# [Текст для чтения]
────────────────
Как-то на заседания издательства вошел встревоженный А. М. Горький и сообщил, что в зарубежной прессе печатаются злые измышления о задачах и методах нашей работы. Было решено обратиться в одну из иностранных газет с протестом от лица «Всемирной литературы». Написать этот протест было поручено Гумилеву. Автограф протеста, составленного Гумилевым, сохранился в Чукоккале.

ПИСЬМО В РЕДАКЦИЮ

В зарубежной прессе не раз появлялись выпады против издательства «Всемирная литература» и лиц, работающих в нем. Определенных обвинений не приводилось, говорилось только о невежестве сотрудников и неблаговидной политической роли, которую они играют. Относительно первого, конечно, и говорить не приходится. Люди, которые огулом называют невежественными несколько десятков профессоров, академиков и писателей, насчитывающих ряд томов, не заслуживают, чтобы с ними говорили. Второй выпад мог бы считаться серьезнее, если бы не был основан на недоразумении.

«Всемирная литература» — издательство не политическое. Его ответственный перед властью руководитель, Максим Горький, добился в этом отношении полной свободы для своих сотрудников. Разумеется, в коллегии экспертов, ведающей идейной стороной издательства, есть люди самых разнообразных убеждений, и чистой случайностью надо признать факт, что в числе шестнадцати человек, составляющих ее, нет ни одного члена Российской коммунистической партии. Однако все они сходятся на убеждении, что в наше трудное и страшное время спасение духовной культуры страны возможно только путем работы каждого в той области, которую он свободно избрал себе прежде. Не по вине издательства эта работа его сотрудников протекает в условиях, которые трудно и представить себе нашим зарубежным товарищам. Мимо нее можно пройти в молчании, но гикать и улюлюкать над ней могут только люди, не сознающие, что они делают или не уважающие самих себя.

(Н. Гумилев по поручению редакции «Всем. литературы»)

III

…Тогда было распространено суеверие, будто поэтическому творчеству можно научиться в десять-пятнадцать уроков. Желающих стать стихотворцами появилось в то время великое множество. Питер внезапно оказался необыкновенно богат всякими литературными студиям в которых самые разнообразные граждане обоего пола (обычно очень невысокой культуры) собирались в определенные дни, чтобы под руководством хороших (или плохих) стихотворцев изучать технику поэтической речи.
────────────────
# [Суть задания]
Перепишите дословно фрагмент текста для чтения от «ПИСЬМО В РЕДАКЦИЮ» до «основан на недоразумении.». Приведенные далее записи взяты из другого источника.

# [Исходные данные]
────────────────
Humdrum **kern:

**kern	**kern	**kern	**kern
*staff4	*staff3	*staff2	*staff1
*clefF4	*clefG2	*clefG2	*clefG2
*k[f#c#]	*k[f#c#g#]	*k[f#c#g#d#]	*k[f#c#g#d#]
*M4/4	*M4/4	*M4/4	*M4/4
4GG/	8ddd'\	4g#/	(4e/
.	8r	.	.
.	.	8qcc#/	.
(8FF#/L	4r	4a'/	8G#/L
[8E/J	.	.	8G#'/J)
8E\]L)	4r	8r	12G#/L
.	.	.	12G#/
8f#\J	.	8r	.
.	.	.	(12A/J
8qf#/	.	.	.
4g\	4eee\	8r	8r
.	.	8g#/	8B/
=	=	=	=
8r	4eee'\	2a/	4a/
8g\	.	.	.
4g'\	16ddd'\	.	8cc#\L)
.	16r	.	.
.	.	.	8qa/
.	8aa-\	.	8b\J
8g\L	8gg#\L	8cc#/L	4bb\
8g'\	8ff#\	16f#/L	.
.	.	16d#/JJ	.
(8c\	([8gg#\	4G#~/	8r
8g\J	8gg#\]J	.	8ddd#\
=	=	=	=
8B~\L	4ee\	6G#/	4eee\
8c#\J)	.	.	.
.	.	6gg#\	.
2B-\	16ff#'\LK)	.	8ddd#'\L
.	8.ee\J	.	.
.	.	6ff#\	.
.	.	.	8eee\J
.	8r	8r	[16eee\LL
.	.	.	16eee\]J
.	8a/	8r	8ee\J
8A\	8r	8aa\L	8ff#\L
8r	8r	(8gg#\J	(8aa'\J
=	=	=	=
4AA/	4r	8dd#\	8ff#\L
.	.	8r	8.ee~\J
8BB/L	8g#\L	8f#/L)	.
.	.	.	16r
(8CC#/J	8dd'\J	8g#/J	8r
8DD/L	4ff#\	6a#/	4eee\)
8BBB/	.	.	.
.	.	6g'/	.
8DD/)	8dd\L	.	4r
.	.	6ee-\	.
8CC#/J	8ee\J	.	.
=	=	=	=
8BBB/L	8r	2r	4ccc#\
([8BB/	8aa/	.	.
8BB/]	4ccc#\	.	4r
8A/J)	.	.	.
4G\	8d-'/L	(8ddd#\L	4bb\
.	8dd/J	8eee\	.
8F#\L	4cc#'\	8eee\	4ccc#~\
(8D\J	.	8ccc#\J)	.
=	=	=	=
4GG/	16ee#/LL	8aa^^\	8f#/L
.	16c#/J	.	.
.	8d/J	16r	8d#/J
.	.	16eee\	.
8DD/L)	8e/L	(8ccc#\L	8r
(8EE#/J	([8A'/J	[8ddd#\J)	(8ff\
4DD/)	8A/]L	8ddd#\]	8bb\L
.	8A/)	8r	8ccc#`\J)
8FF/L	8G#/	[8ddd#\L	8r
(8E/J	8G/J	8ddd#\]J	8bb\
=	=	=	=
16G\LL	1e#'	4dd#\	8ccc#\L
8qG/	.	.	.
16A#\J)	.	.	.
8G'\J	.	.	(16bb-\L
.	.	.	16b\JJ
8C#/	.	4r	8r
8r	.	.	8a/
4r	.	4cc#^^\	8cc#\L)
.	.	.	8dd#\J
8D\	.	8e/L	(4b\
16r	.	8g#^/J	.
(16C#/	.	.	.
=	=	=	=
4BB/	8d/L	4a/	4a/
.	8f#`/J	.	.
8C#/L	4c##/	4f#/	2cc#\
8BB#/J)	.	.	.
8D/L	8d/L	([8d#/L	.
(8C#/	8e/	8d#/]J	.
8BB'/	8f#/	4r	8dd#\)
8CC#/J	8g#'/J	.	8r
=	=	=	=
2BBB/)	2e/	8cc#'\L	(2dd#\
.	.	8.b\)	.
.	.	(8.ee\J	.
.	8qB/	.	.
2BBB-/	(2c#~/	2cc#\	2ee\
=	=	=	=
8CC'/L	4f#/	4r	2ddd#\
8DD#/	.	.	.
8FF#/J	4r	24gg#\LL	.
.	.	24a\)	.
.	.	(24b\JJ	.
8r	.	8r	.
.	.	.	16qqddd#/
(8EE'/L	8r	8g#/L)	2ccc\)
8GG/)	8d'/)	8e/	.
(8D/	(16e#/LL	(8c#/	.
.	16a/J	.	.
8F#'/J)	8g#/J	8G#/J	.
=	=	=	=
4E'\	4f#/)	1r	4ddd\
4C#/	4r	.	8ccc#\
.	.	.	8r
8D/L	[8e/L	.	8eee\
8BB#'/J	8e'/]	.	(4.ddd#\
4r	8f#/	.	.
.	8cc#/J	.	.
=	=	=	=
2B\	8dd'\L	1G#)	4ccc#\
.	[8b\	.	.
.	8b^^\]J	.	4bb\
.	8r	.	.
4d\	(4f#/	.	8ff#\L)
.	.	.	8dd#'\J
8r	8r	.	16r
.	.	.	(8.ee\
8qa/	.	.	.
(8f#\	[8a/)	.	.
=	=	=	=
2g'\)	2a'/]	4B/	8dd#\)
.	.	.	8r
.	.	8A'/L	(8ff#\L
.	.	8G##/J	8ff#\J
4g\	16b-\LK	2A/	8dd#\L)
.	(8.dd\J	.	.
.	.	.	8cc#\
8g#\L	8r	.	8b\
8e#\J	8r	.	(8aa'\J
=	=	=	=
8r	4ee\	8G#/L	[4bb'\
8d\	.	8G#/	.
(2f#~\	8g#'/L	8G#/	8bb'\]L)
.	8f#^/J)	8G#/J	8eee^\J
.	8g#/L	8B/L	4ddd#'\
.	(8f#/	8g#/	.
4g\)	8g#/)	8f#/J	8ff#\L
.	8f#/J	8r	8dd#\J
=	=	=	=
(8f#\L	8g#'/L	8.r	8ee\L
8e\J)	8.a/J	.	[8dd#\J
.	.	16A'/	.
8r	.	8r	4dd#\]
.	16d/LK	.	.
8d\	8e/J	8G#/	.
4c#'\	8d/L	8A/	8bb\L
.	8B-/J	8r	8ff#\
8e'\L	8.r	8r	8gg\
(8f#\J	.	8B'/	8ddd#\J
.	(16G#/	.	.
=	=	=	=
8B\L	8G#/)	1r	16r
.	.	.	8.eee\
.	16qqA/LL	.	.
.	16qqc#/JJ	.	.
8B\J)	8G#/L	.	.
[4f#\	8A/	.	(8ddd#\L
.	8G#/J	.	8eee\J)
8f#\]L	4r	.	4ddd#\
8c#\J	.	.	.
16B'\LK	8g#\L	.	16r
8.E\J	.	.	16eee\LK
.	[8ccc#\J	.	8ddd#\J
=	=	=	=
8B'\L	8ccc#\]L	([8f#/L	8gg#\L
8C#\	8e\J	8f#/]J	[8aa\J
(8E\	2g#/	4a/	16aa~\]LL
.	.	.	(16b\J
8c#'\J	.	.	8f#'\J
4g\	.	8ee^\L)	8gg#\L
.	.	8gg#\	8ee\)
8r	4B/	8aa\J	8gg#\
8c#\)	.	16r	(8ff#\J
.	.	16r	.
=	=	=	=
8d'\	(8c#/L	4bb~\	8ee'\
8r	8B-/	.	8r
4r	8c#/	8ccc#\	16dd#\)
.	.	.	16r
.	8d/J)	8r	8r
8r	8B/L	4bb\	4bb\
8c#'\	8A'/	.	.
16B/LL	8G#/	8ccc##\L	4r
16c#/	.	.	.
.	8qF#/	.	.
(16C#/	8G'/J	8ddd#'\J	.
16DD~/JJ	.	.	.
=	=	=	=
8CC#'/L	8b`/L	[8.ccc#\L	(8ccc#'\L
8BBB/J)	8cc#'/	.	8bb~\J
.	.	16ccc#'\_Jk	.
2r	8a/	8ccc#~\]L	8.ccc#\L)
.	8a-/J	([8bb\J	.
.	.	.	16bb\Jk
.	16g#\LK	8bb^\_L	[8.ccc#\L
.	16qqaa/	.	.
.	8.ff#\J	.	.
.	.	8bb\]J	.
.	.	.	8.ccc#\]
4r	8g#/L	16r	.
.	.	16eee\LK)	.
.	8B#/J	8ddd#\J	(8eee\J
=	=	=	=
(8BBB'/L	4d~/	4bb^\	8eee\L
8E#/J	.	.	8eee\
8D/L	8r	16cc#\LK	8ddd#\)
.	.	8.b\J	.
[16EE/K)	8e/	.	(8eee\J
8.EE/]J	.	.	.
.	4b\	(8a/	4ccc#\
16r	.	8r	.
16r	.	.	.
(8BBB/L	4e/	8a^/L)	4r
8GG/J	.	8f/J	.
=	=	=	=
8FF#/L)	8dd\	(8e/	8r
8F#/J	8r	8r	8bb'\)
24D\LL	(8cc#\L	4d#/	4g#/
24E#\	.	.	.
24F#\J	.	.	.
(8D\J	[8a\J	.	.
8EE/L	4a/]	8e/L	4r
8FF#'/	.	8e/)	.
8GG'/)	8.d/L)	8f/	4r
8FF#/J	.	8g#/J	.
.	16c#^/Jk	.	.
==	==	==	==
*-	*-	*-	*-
────────────────
# [Ответ к заданию]
ПИСЬМО В РЕДАКЦИЮ

В зарубежной прессе не раз появлялись выпады против издательства «Всемирная литература» и лиц, работающих в нем. Определенных обвинений не приводилось, говорилось только о невежестве сотрудников и неблаговидной политической роли, которую они играют. Относительно первого, конечно, и говорить не приходится. Люди, которые огулом называют невежественными несколько десятков профессоров, академиков и писателей, насчитывающих ряд томов, не заслуживают, чтобы с ними говорили. Второй выпад мог бы считаться серьезнее, если бы не был основан на недоразумении.